In this project, we investigate methods for giving intelligent robots an understanding and a sense of physics about their environment. By this, the robots could obtain plausible 3D scene reconstructions and predict the outcome of interactions with the environment. In Zhu et al. [ ], we present a method which learns to embed videos using a variational recurrent neural network into a latent state representation which can be interpreted for dynamics and appearance quantities. We optimize the latent codes of the network using total correlation objectives to improve the disentanglement of the learned latent state representation. We also study the effects of partial supervision to recover latents that model dynamics properties.

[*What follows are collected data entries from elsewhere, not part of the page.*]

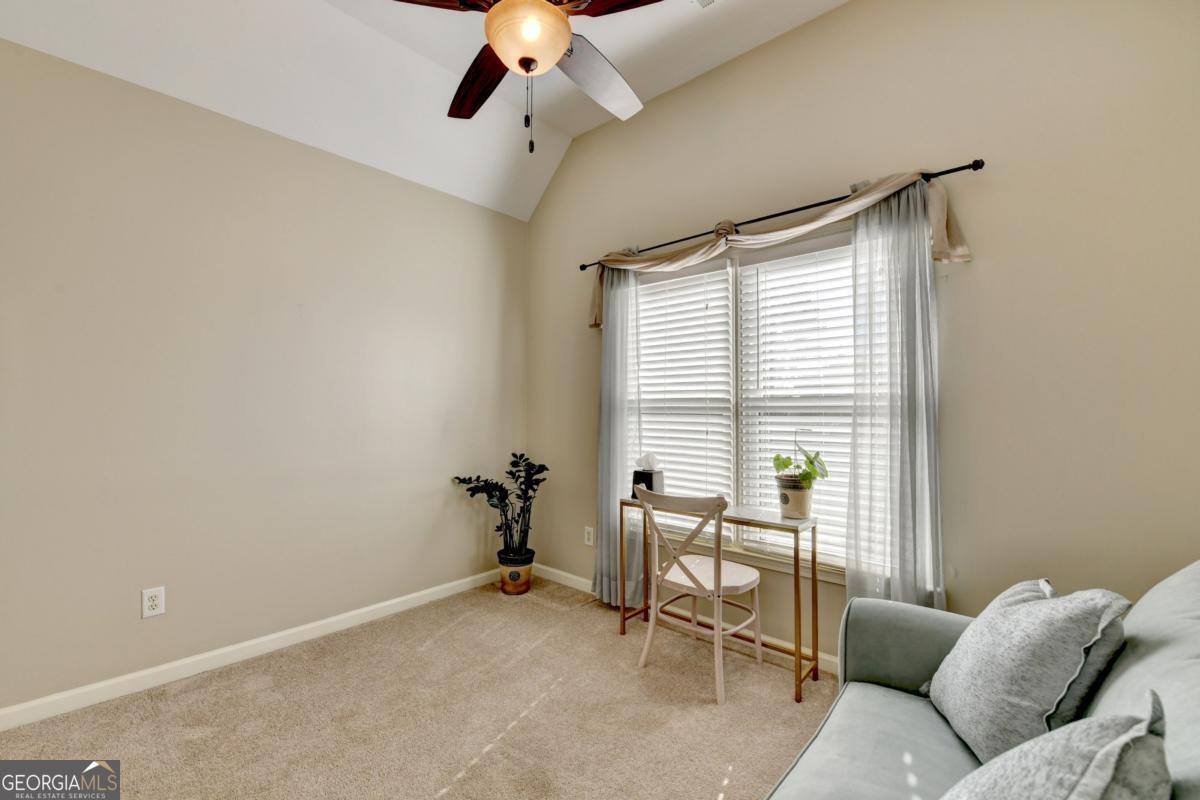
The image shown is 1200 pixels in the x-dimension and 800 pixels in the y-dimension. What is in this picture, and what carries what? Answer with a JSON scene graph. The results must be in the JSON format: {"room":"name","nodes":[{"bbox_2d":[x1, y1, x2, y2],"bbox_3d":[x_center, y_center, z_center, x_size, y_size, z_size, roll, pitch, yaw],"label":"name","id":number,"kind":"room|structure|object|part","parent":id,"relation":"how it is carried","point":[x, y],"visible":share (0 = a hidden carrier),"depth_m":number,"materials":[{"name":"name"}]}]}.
{"room":"living room","nodes":[
{"label":"living room","id":0,"kind":"room"},
{"bbox_2d":[0,39,529,718],"bbox_3d":[-1.735,-0.066,2.571,0.160,2.747,3.542,-1,-1,41],"label":"left wall","id":1,"kind":"structure","parent":0,"point":[130,607],"depth_m":2.30,"materials":[{"name":"beige paint"}]},
{"bbox_2d":[141,586,164,618],"bbox_3d":[-2.023,0.915,2.114,0.009,0.126,0.076,-1,-1,41],"label":"wall socket","id":2,"kind":"object","parent":1,"relation":"attached to","point":[151,602],"visible":0.99,"depth_m":2.11,"materials":[{"name":"white plastic"}]},
{"bbox_2d":[0,567,504,732],"bbox_3d":[-1.691,1.265,2.463,0.015,0.086,3.208,-1,-1,41],"label":"baseboard","id":3,"kind":"structure","parent":1,"relation":"attached to","point":[414,595],"depth_m":2.25,"materials":[{"name":"white paint"}]},
{"bbox_2d":[0,576,838,799],"bbox_3d":[-0.114,1.331,1.078,4.445,0.103,3.738,-1,-1,41],"label":"carpet floor","id":4,"kind":"structure","parent":0,"point":[524,733],"depth_m":1.89,"materials":[{"name":"beige carpet"}]},
{"bbox_2d":[497,549,533,594],"bbox_3d":[-0.594,1.203,3.276,0.247,0.247,0.247,-1,-1,41],"label":"plant pot","id":5,"kind":"object","parent":4,"relation":"on","point":[515,572],"visible":0.82,"depth_m":3.19,"materials":[{"name":"ceramic"}]},
{"bbox_2d":[454,452,548,561],"bbox_3d":[-0.646,0.732,3.216,0.591,0.688,0.501,0,-1,17],"label":"potted plant","id":6,"kind":"object","parent":5,"relation":"in","point":[527,493],"visible":0.94,"depth_m":3.20,"materials":[{"name":"green plant"}]},
{"bbox_2d":[632,487,763,704],"bbox_3d":[0.484,0.873,2.273,0.492,0.886,0.506,-1,-1,41],"label":"chair","id":7,"kind":"object","parent":4,"relation":"on","point":[705,586],"visible":1,"depth_m":2.19,"materials":[{"name":"white wood"}]},
{"bbox_3d":[0.504,0.847,2.289,0.442,0.055,0.431,-1,-1,41],"label":"seat","id":8,"kind":"part","parent":7,"relation":"part of","materials":[{"name":"beige wood"}]},
{"bbox_2d":[619,495,822,702],"bbox_3d":[0.596,0.932,2.433,0.966,0.748,0.343,-1,-1,41],"label":"console table","id":9,"kind":"object","parent":4,"relation":"on","point":[816,593],"visible":0.8,"depth_m":2.23,"materials":[{"name":"metal"}]},
{"bbox_2d":[630,453,664,497],"bbox_3d":[0.279,0.438,2.760,0.164,0.254,0.143,-1,-1,41],"label":"tissue box","id":10,"kind":"object","parent":9,"relation":"on","point":[635,476],"visible":0.78,"depth_m":2.72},
{"bbox_2d":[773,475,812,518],"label":"flower pot","id":11,"kind":"object","parent":9,"relation":"on","point":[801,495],"visible":0.87,"depth_m":2.18,"materials":[{"name":"ceramic"}]},
{"bbox_2d":[770,433,828,489],"bbox_3d":[0.933,0.288,2.197,0.236,0.256,0.280,0,-1,-12],"label":"potted plant","id":12,"kind":"object","parent":11,"relation":"in","point":[785,462],"visible":0.97,"depth_m":2.17,"materials":[{"name":"green plant"}]},
{"bbox_2d":[762,559,1199,799],"bbox_3d":[0.794,0.835,0.704,0.987,0.898,2.132,-1,-1,41],"label":"sofa","id":13,"kind":"object","parent":4,"relation":"on","point":[1137,665],"visible":0.67,"depth_m":1.13,"materials":[{"name":"fabric"}]},
{"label":"armrest","id":14,"kind":"part","parent":13,"relation":"part of","materials":[{"name":"grey fabric"}]},
{"bbox_2d":[925,582,1129,765],"bbox_3d":[1.032,0.657,1.186,0.274,0.435,0.472,0,-1,15],"label":"throw pillow","id":15,"kind":"object","parent":13,"relation":"on","point":[949,698],"visible":0.87,"depth_m":1.07,"materials":[{"name":"grey fabric"}]},
{"bbox_2d":[937,690,1170,799],"bbox_3d":[0.631,0.635,0.670,0.469,0.390,0.275,1,-1,-34],"label":"throw pillow","id":16,"kind":"object","parent":13,"relation":"on","point":[1018,749],"visible":1,"depth_m":0.65,"materials":[{"name":"grey fabric"}]},
{"bbox_2d":[0,0,848,221],"bbox_3d":[-0.287,-1.778,1.239,3.848,0.329,3.463,-1,-1,41],"label":"ceiling","id":17,"kind":"structure","parent":0,"point":[623,54],"depth_m":2.39,"materials":[{"name":"white paint"}]},
{"bbox_2d":[387,0,665,152],"bbox_3d":[-0.256,-1.338,1.581,1.264,1.013,1.263,-1,-1,41],"label":"ceiling fan","id":18,"kind":"object","parent":17,"relation":"hanging from","point":[524,68],"visible":0.99,"depth_m":1.58,"materials":[{"name":"brown wood"}]},
{"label":"fan blade","id":19,"kind":"part","parent":18,"relation":"part of","materials":[{"name":"brown wood"}]},
{"bbox_3d":[-0.459,-1.232,1.871,0.269,0.060,0.559,0,-1,-22],"label":"fan blade","id":20,"kind":"part","parent":18,"relation":"part of","materials":[{"name":"brown wood"}]},
{"bbox_3d":[-0.026,-1.248,1.885,0.365,0.076,0.552,-1,-1,41],"label":"fan blade","id":21,"kind":"part","parent":18,"relation":"part of","materials":[{"name":"brown wood"}]},
{"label":"fan blade","id":22,"kind":"part","parent":18,"relation":"part of","materials":[{"name":"brown wood"}]},
{"bbox_2d":[693,0,714,8],"bbox_3d":[0.518,-1.863,2.027,0.348,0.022,0.236,-1,-1,41],"label":"ceiling vent","id":23,"kind":"object","parent":17,"relation":"attached to","point":[708,1],"visible":0.98,"depth_m":2.18,"materials":[{"name":"white metal"}]},
{"bbox_2d":[525,0,1199,666],"bbox_3d":[0.845,-0.283,2.583,3.844,3.256,0.154,-1,-1,41],"label":"right wall","id":24,"kind":"structure","parent":0,"point":[832,15],"depth_m":1.87,"materials":[{"name":"beige paint"}]},
{"bbox_2d":[583,525,594,545],"bbox_3d":[-0.079,0.943,3.234,0.083,0.132,0.014,-1,-1,41],"label":"wall socket","id":25,"kind":"object","parent":24,"relation":"attached to","point":[590,542],"visible":0.96,"depth_m":3.23,"materials":[{"name":"white plastic"}]},
{"bbox_2d":[532,563,840,675],"bbox_3d":[0.962,1.251,2.346,3.952,0.090,0.016,-1,-1,41],"label":"baseboard","id":26,"kind":"structure","parent":24,"relation":"attached to","point":[571,577],"depth_m":2.73,"materials":[{"name":"white paint"}]},
{"bbox_2d":[636,228,856,579],"bbox_3d":[0.778,0.028,2.606,1.647,1.687,0.149,-1,-1,41],"label":"window","id":27,"kind":"structure","parent":24,"relation":"in","point":[733,302],"depth_m":2.60,"materials":[{"name":"white"}]},
{"bbox_2d":[634,260,734,505],"bbox_3d":[0.445,-0.029,2.932,0.758,1.562,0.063,-1,-1,41],"label":"window blind","id":28,"kind":"object","parent":27,"relation":"attached to","point":[646,285],"visible":0.72,"depth_m":2.85,"materials":[{"name":"white plastic"}]},
{"bbox_2d":[735,239,856,567],"bbox_3d":[1.101,-0.001,2.327,0.834,1.603,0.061,-1,-1,41],"label":"window blind","id":29,"kind":"object","parent":27,"relation":"attached to","point":[816,507],"visible":0.49,"depth_m":2.40,"materials":[{"name":"white plastic"}]},
{"bbox_2d":[577,161,982,269],"bbox_3d":[0.708,-0.930,2.539,2.115,0.054,0.116,-1,-1,41],"label":"curtain rod","id":30,"kind":"object","parent":24,"relation":"attached to","point":[583,267],"visible":0.75,"depth_m":2.26,"materials":[{"name":"black metal"}]},
{"bbox_2d":[593,262,642,610],"bbox_3d":[0.107,0.176,2.978,0.414,2.237,0.111,-1,-1,41],"label":"left curtain","id":31,"kind":"object","parent":30,"relation":"hanging from","point":[602,549],"visible":0.76,"depth_m":2.96,"materials":[{"name":"fabric"}]},
{"bbox_2d":[584,168,981,329],"bbox_3d":[0.650,-0.731,2.468,2.037,0.463,0.193,-1,-1,41],"label":"curtain valance","id":32,"kind":"object","parent":30,"relation":"hanging from","point":[945,220],"visible":0.68,"depth_m":2.18,"materials":[{"name":"fabric"}]},
{"bbox_2d":[847,183,944,613],"bbox_3d":[1.245,0.160,1.990,0.404,2.215,0.123,-1,-1,41],"label":"right curtain","id":33,"kind":"object","parent":30,"relation":"hanging from","point":[858,248],"visible":0.76,"depth_m":1.99,"materials":[{"name":"fabric"}]}
]}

In Kandukuri et al. [ ] we embed a differentiable physics simulation into a deep neural network which we train on video sequences in a self-supervised way. The differentiable physics engine is based on a time-stepping velocity- and constraint-based formulation and can model 3D geometric shape primitives such as boxes, cylinders and spheres. It includes collision, friction and joint constraints. The predicted velocity in each time step is found by solving a linear complementarity problem which can be differentiated at the solution. While a CNN encoder embeds images into the physical positions of objects, the dynamics is propagated by the differentiable physics simulation. The method learns the parameters of the CNN and can concurrently recover physical paramters such as mass or friction. The inductive bias by the physics simulation achieves better accuracy and generalization than a pure neural network based approach in prediction performance of future states and video frames.

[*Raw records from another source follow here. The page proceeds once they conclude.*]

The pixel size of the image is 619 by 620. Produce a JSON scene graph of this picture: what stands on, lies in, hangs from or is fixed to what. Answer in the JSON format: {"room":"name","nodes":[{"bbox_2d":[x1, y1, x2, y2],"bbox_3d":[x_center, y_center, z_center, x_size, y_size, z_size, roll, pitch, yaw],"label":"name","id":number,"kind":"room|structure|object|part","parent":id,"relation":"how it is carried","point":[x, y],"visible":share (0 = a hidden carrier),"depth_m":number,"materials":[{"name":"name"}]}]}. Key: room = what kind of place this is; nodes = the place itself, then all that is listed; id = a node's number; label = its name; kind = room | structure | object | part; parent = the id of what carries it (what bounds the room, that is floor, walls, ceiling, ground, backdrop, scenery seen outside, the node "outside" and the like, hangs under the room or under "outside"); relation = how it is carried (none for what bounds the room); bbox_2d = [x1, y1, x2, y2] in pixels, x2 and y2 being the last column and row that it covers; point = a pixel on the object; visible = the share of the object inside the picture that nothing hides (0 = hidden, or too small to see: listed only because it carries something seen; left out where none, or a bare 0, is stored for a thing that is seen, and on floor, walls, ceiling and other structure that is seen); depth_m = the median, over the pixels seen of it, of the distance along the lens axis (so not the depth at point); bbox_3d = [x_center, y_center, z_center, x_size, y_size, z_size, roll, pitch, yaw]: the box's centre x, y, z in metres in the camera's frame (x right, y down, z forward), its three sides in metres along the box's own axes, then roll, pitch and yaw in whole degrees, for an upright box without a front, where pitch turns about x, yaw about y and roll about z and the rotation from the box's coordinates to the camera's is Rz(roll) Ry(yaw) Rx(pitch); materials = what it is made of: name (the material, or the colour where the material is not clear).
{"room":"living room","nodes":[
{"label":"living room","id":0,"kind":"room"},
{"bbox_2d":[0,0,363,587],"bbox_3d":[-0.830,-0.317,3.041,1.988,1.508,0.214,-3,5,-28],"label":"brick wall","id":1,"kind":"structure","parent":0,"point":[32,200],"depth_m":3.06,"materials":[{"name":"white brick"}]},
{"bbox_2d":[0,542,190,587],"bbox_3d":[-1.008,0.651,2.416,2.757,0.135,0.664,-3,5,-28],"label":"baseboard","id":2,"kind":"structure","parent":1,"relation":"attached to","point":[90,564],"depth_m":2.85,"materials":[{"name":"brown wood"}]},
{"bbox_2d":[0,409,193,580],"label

We also propose a differentiable physics simulation coined DiffSDFSim [ ] which can simulate the motion and collisions of arbitrary watertight shapes. We represent the shapes using signed distance functions. We demonstrate that shape parameters can be recovered together with physics parameters like mass and friction or external forces on the objects from sample trajectories or depth image sequences in several scenarios such as objects bouncing against a wall, falling on another object, or wrenches applied on the objects.